Maybe it was the namecheck on Train’s grating hit “Hey Soul Sister”. Or maybe it’s that major labels, desperate for cash, are emptying the vaults of anything that can possibly be turned into product. Or it’s that the 1980s revival has hit a fever pitch, or a perfect storm involving all of the above. Whatever the case, RCA/Legacy has decided to release Mr. Mister’s fourth album, Pull, after two decades on the shelf. And less than three months after release, it’s already winning awards. Well, at least one award. Pull was named The Onion AV Club’s “Least Essential Long-Lost Record by a Band With a Terrible Name”. No, this isn’t exactly Lifehouse, but don’t stop reading here. This is something of a redemption story. Because, against all odds, Pull justifies the belated release, and this without much nostalgia value at all.
If you remember Mr. Mister at all, and few outside a core group of fanatics likely do, it’s for the flash-in-the-pan pair of number one hits the band had in the mid-’80s: “Broken Wings” and “Kyrie”. Both songs upheld the standard rock production values of the time; that is, synths, big drums, trebly guitars, and more synths. Listen to either today and there’s no mistaking which half-decade they were created in. But “Broken Wings” and “Kyrie” also revealed a band that was more thoughtful and atmospheric than many of its contemporaries. All four band members were already accomplished session musicians and singers, and in the handsome, sandy-voiced vocalist/bassist Richard Page, Mr. Mister had an equally-attractive but far less pompous version of Sting.
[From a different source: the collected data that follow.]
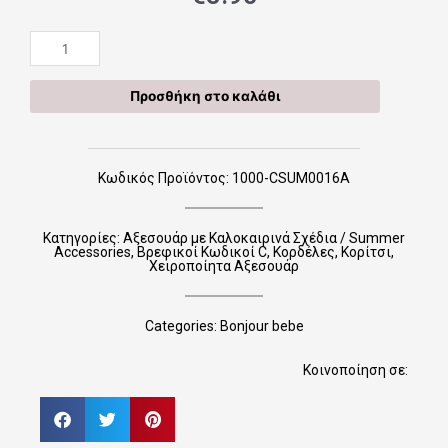
Χειροποίητες
Κορδέλες
CSUM0016A
Προσθήκη στο καλάθι
ποσότητα
Κωδικός Προϊόντος: 1000-CSUM0016A
Κατηγορίες:
Αξεσουάρ με Καλοκαιρινά Σχέδια / Summer
Accessories
,
Βρεφικοί Κωδικοί C
,
Κορδέλες
,
Κορίτσι
,
Χειροποίητα Αξεσουάρ
Categories:
Bonjour bebe
Κοινοποίηση σε:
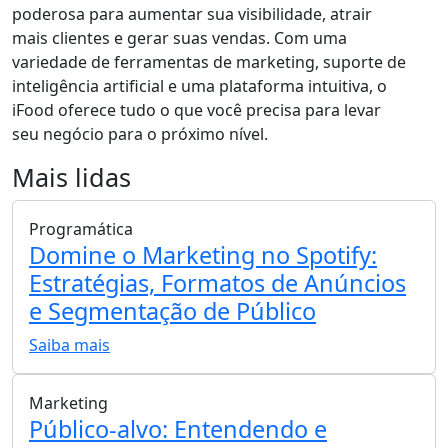
poderosa para aumentar sua visibilidade, atrair
mais clientes e gerar suas vendas. Com uma
variedade de ferramentas de marketing, suporte de
inteligência artificial e uma plataforma intuitiva, o
iFood oferece tudo o que você precisa para levar
seu negócio para o próximo nível.
Mais lidas
Programática
Domine o Marketing no Spotify:
Estratégias, Formatos de Anúncios
e Segmentação de Público
Saiba mais
Marketing
Público-alvo: Entendendo e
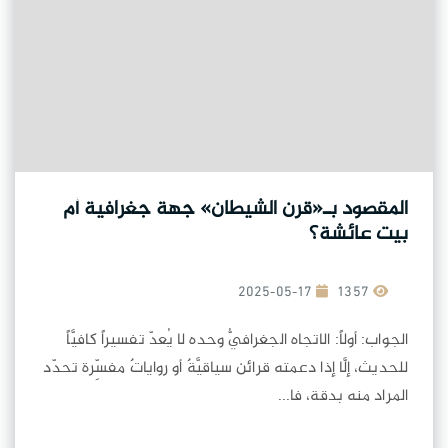
المقصود بـ«قرن الشيطان» جهة جغرافية أم
بيت عائشة؟
2025-05-17
1357
الجواب: أولاً: الاتجاه الجغرافيُّ وحده لا يُعدّ تفسيراً كافيَّاً
للحديث، إلَّا إذا دعمته قرائن سياقيَّةٌ أو رواياتٌ مفسِّرة تحدّد
المراد منه بدقة، فا...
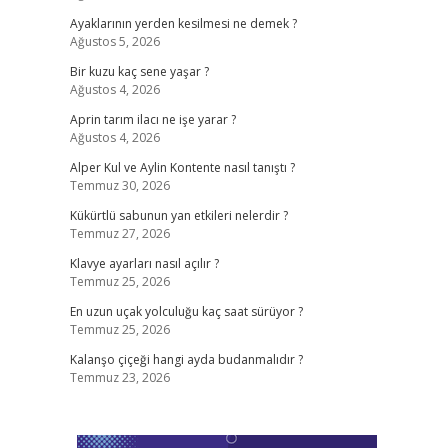
Ayaklarının yerden kesilmesi ne demek ?
Ağustos 5, 2026
Bir kuzu kaç sene yaşar ?
Ağustos 4, 2026
Aprin tarım ilacı ne işe yarar ?
Ağustos 4, 2026
Alper Kul ve Aylin Kontente nasıl tanıştı ?
Temmuz 30, 2026
Kükürtlü sabunun yan etkileri nelerdir ?
Temmuz 27, 2026
Klavye ayarları nasıl açılır ?
Temmuz 25, 2026
En uzun uçak yolculuğu kaç saat sürüyor ?
Temmuz 25, 2026
Kalanşo çiçeği hangi ayda budanmalıdır ?
Temmuz 23, 2026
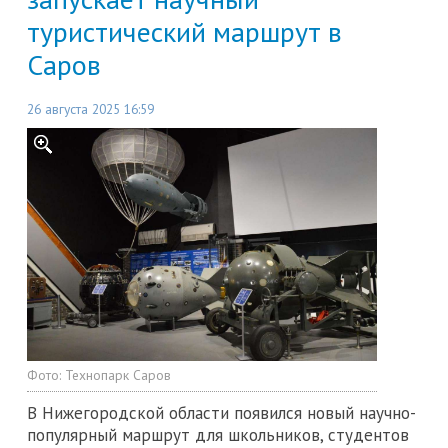
туристический маршрут в
Саров
26 августа 2025 16:59
Фото:
Технопарк Саров
В Нижегородской области появился новый научно-
популярный маршрут для школьников, студентов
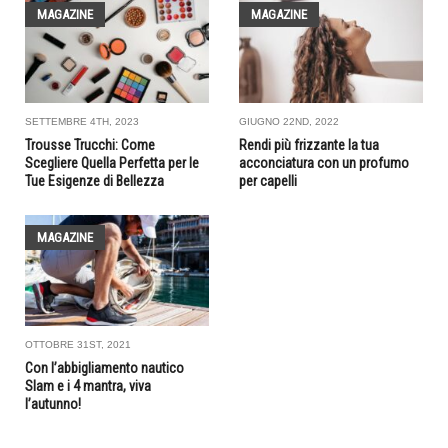
MAGAZINE
MAGAZINE
SETTEMBRE 4TH, 2023
GIUGNO 22ND, 2022
Trousse Trucchi: Come
Rendi più frizzante la tua
Scegliere Quella Perfetta per le
acconciatura con un profumo
Tue Esigenze di Bellezza
per capelli
MAGAZINE
OTTOBRE 31ST, 2021
Con l’abbigliamento nautico
Slam e i 4 mantra, viva
l’autunno!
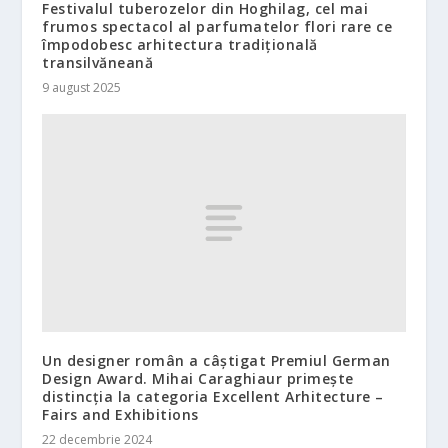
Festivalul tuberozelor din Hoghilag, cel mai
frumos spectacol al parfumatelor flori rare ce
împodobesc arhitectura tradițională
transilvăneană
9 august 2025
Un designer român a câștigat Premiul German
Design Award. Mihai Caraghiaur primește
distincția la categoria Excellent Arhitecture –
Fairs and Exhibitions
22 decembrie 2024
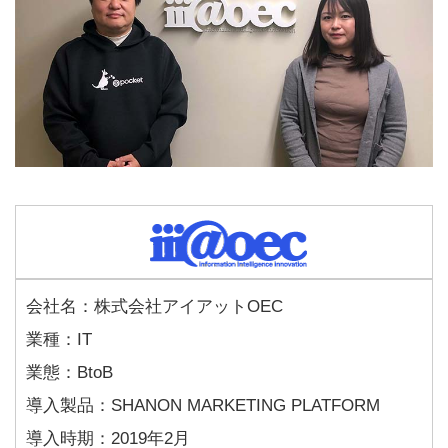
会社名：株式会社アイアットOEC
業種：IT
業態：BtoB
導入製品：SHANON MARKETING PLATFORM
導入時期：2019年2月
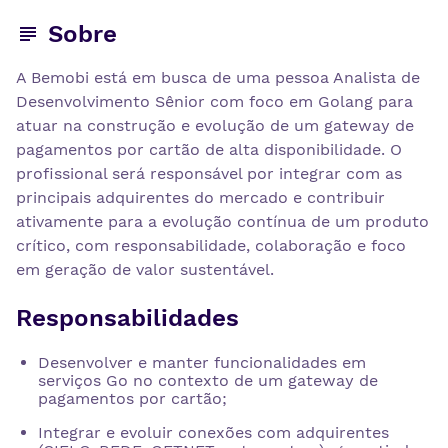
Sobre
A Bemobi está em busca de uma pessoa Analista de
Desenvolvimento Sênior com foco em Golang para
atuar na construção e evolução de um gateway de
pagamentos por cartão de alta disponibilidade. O
profissional será responsável por integrar com as
principais adquirentes do mercado e contribuir
ativamente para a evolução contínua de um produto
crítico, com responsabilidade, colaboração e foco
em geração de valor sustentável.
Responsabilidades
Desenvolver e manter funcionalidades em
serviços Go no contexto de um gateway de
pagamentos por cartão;
Integrar e evoluir conexões com adquirentes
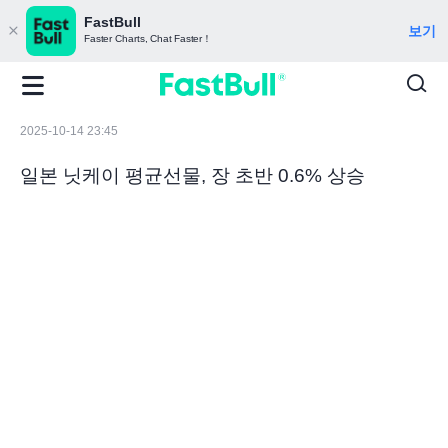
FastBull
보기
Faster Charts, Chat Faster！
2025-10-14 23:45
일본 닛케이 평균선물, 장 초반 0.6% 상승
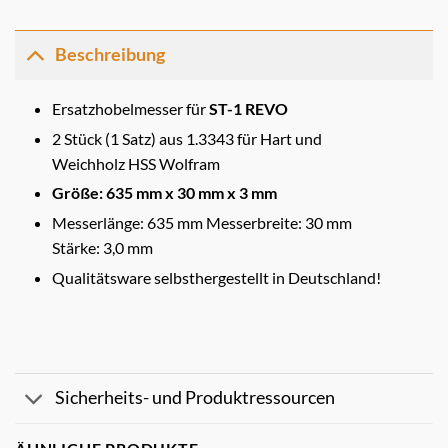
Beschreibung
Ersatzhobelmesser für
ST-1 REVO
2 Stück (1 Satz) aus 1.3343 für Hart und
Weichholz HSS Wolfram
Größe: 635 mm x 30 mm x 3 mm
Messerlänge: 635 mm Messerbreite: 30 mm
Stärke: 3,0 mm
Qualitätsware selbsthergestellt in Deutschland!
Sicherheits- und Produktressourcen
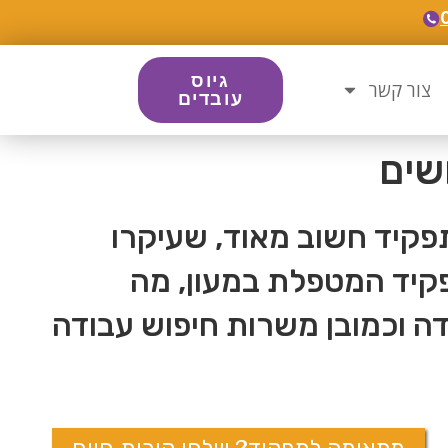
גיוס
צור קשר
עובדים
שים
פקיד חשוב מאוד, שעיקרו
 תמצאו רקע על תפקיד המטפלת במעון, מה
דה וכמובן משרות חיפוש עבודה
מתאימה לתפקיד? שלחי קורות חיים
But Mr. Mister were one of the first of many bands to suffer a phenomenon that was rampant in the music business during the 1990s, as digital technology began to threaten the major labels’ stranglehold on the industry. They were victims of the ol’ Record Label/A&R Regime Change. In other words, the people who signed them to RCA and supported and promoted them were gone. Some new suits with eyes on the bottom line were in charge. Despite the two smash singles and a number one album, Welcome to the Real World, Mr. Mister never had another major hit. When in 1990 they turned in the less commercial, more sprawling Pull, RCA passed and the band split soon after.
Naturally, Page now describes Pull as a special album, the band’s best work. The surprise is he’s right. Pull has a few signifiers of its time — step right up, fretless bass and Yamaha DX-7 and Roland D-50 synth presets! Overall, though, it sounds remarkably contemporary. Mr. Mister ditched most of the sequencers and electronic drums, and indulged their more progressive and jazz fusion tendencies. This may sound like a disaster, but the band kept just enough pop smarts to prevent themselves from going off the rails. Pull abounds with odd time signatures and syncopated rhythms, but it also has tunes. It’s almost like a consistent sampler of the prog and jazz-influenced pop sounds of the day.
Imagine Talk Talk’s left-field, post-jazz manifesto Spirit of Eden, but done with the intention of creating a million-seller. That’s the feeling you get on tracks like “Burning Bridge” and “No Words to Say”, with their subtle arrangements and crisply-mixed, kettle-like drums. There are more up-front, energetic moments, too. Opener “Learning to Crawl” is downright powerful, an Eastern-sounding synthesizer leading to a defiant piano arpeggio before the drums and guitars come crashing in. This isn’t far from what Yes were doing around that time. Indeed, Yes’s Trevor Rabin contributes guitar to Pull. Sure beats Asia, I’ll tell you that much. “I Don’t Know Why” starts off with a rush of pure Rush, before mellowing out and then picking back up again. “Crazy Boy” has a laid back, Steely Day-type feel, not quite meriting the word “groove” but coming close. The nervous energy of “Close Your Eyes” recalls late-period Police.
As far as pop moments go, “Waiting in My Dreams” and “Lifetime” fit the bill, and the latter is catchy in a good-vibe sort of way. The dramatic “Surrender” gives a nice summary of what Pull is up to, mixing pop, prog, and light world music influences in the way that made Peter Gabriel a superstar. Props to the Procol Harum-style organ, too. Throughout, Price proves to be a capable, easy-on-the-ears vocalist who knows when to just let the music do its thing. The album is sprinkled with some nice harmonies, too.
In a sense, it’s not hard to hear why RCA rejected Pull. Any number of tracks would have, and still would, sound good on album-oriented radio, but nothing jumps out and says, “Pop hit!”. But the album also suggests Mr. Mister could have had a rich future ahead of them. They had already escaped many of the trappings of the ’80s. Ironically, that’s why it took another two decades for Pull to see the light of day. It’s not essential, but it’s far from a laugher. Score it as a pleasant, albeit very late, surprise, then.